__YOUR ASSIGNMENT__
Output exactly the line containing "table salt." and each line after it through the last line of the records, and nothing else.

━━━━

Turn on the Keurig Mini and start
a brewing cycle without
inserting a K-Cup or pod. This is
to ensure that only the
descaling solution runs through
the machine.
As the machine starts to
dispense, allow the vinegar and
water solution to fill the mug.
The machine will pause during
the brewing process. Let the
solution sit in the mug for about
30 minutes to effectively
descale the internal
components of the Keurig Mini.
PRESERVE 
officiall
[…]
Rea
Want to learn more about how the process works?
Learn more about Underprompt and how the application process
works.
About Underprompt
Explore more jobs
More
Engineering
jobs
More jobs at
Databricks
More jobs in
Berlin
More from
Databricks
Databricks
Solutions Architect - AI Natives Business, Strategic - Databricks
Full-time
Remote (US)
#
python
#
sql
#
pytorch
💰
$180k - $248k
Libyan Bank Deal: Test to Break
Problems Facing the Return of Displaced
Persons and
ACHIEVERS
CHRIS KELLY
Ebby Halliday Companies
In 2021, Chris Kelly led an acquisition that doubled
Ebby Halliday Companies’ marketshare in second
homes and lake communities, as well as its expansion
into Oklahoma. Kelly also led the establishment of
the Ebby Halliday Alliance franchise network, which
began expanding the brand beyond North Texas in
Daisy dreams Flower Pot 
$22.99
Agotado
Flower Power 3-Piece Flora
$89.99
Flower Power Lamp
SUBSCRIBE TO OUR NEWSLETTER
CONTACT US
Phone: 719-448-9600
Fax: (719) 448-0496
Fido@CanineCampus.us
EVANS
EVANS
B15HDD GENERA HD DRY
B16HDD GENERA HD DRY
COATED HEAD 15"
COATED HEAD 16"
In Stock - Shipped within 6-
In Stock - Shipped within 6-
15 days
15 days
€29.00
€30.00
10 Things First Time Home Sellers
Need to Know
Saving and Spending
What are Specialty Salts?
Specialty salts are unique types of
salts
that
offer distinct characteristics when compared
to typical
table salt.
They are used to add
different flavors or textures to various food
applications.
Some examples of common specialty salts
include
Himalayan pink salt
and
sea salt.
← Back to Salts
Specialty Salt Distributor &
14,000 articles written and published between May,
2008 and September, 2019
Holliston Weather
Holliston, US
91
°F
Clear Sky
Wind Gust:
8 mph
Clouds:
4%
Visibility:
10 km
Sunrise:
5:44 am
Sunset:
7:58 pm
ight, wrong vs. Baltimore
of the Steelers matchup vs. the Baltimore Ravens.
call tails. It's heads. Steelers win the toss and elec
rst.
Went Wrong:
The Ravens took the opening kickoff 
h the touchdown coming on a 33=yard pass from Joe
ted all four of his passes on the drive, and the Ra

━━━━

__SOLUTION TO THE EXERCISE__
table salt.
They are used to add
different flavors or textures to various food
applications.
Some examples of common specialty salts
include
Himalayan pink salt
and
sea salt.
← Back to Salts
Specialty Salt Distributor &
14,000 articles written and published between May,
2008 and September, 2019
Holliston Weather
Holliston, US
91
°F
Clear Sky
Wind Gust:
8 mph
Clouds:
4%
Visibility:
10 km
Sunrise:
5:44 am
Sunset:
7:58 pm
ight, wrong vs. Baltimore
of the Steelers matchup vs. the Baltimore Ravens.
call tails. It's heads. Steelers win the toss and elec
rst.
Went Wrong:
The Ravens took the opening kickoff 
h the touchdown coming on a 33=yard pass from Joe
ted all four of his passes on the drive, and the Ra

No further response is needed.